» Supplied text
Seeking Alpha

5 Reasons To Buy ONEOK

About: ONEOK, Inc. (OKE)
by: Freedom in Retirement
Freedom in Retirement
Long only, value, long-term horizon, medium-term horizon

The company is expected to complete five growth projects in the next two quarters.

EBITDA, gross margin, and operating income margin continue to improve.

The operational performance is stunning.

Since my last article published on ONEOK, Inc. (OKE) in the summer, the stock has returned 5.9%, including distributions. In the previous article, I was primarily concerned regarding the distribution sustainability, mostly due to high capital expenses. Since the facts have changed, it is essential to change my mind.

Investors should consider ONEOK as a long position for income-investing for the following reasons.

  1. The company continues to add capacity.
  2. OKE is bullish on the natural gas gathering, processing, and pipeline segments for the rest of 2019.
  3. The EBITDA story from a year-over-year basis is appealing.
  4. OKE's operational performance continues to improve.
  5. The company is expecting lower capital expenses in 2020 compared to 2019.

OKE's tailwinds

One positive aspect of OKE is the completion of five growth projects between now and Q1 2020. Terry Spencer, President and CEO, mentioned in the Q3 2019 earnings call that the projects will add more than 700,000 barrels per day (bpd) of NGL transportation capacity, 125,000 bpd of fractionation capacity, and an additional 400 million cubic feet of natural gas processing capacity. The natural gas and NGL infrastructure will help to reduce natural gas flaring in the Williston Basin significantly. Also, Terry expects that the infrastructure will provide immediate earnings and volume uplift in 2020 and stable fee-based growth in the interim.

» Work order
Copy the part of the ONEOK article starting at "The company is expected" and ending at "basis is appealing.", word for word. The lines that follow have nothing to do with the article on ONEOK.

» Recorded data
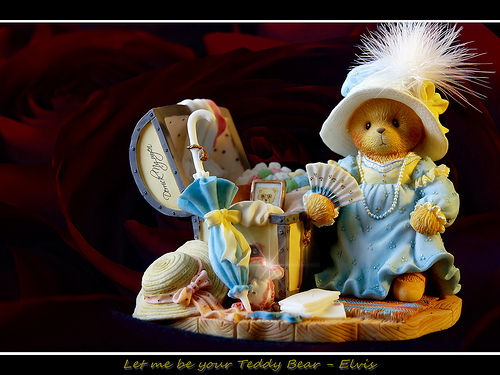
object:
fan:
[303, 161, 366, 224]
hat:
[317, 19, 497, 165]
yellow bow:
[418, 79, 449, 135]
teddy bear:
[283, 21, 500, 305]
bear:
[256, 185, 278, 205]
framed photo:
[247, 179, 287, 210]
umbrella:
[176, 108, 256, 314]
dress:
[292, 149, 463, 302]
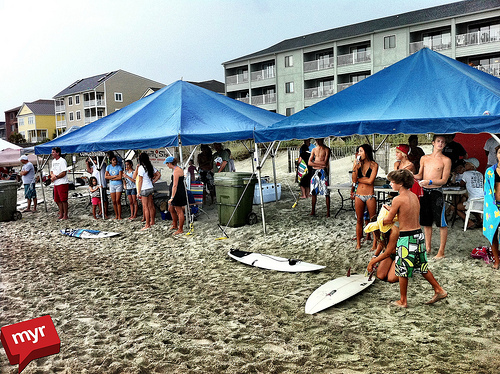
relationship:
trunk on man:
[415, 186, 449, 227] [410, 129, 465, 276]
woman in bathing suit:
[165, 152, 191, 237] [166, 167, 181, 217]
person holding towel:
[478, 142, 499, 269] [480, 165, 499, 245]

» Result for this exercise
The company is expected to complete five growth projects in the next two quarters.

EBITDA, gross margin, and operating income margin continue to improve.

The operational performance is stunning.

Since my last article published on ONEOK, Inc. (OKE) in the summer, the stock has returned 5.9%, including distributions. In the previous article, I was primarily concerned regarding the distribution sustainability, mostly due to high capital expenses. Since the facts have changed, it is essential to change my mind.

Investors should consider ONEOK as a long position for income-investing for the following reasons.

  1. The company continues to add capacity.
  2. OKE is bullish on the natural gas gathering, processing, and pipeline segments for the rest of 2019.
  3. The EBITDA story from a year-over-year basis is appealing.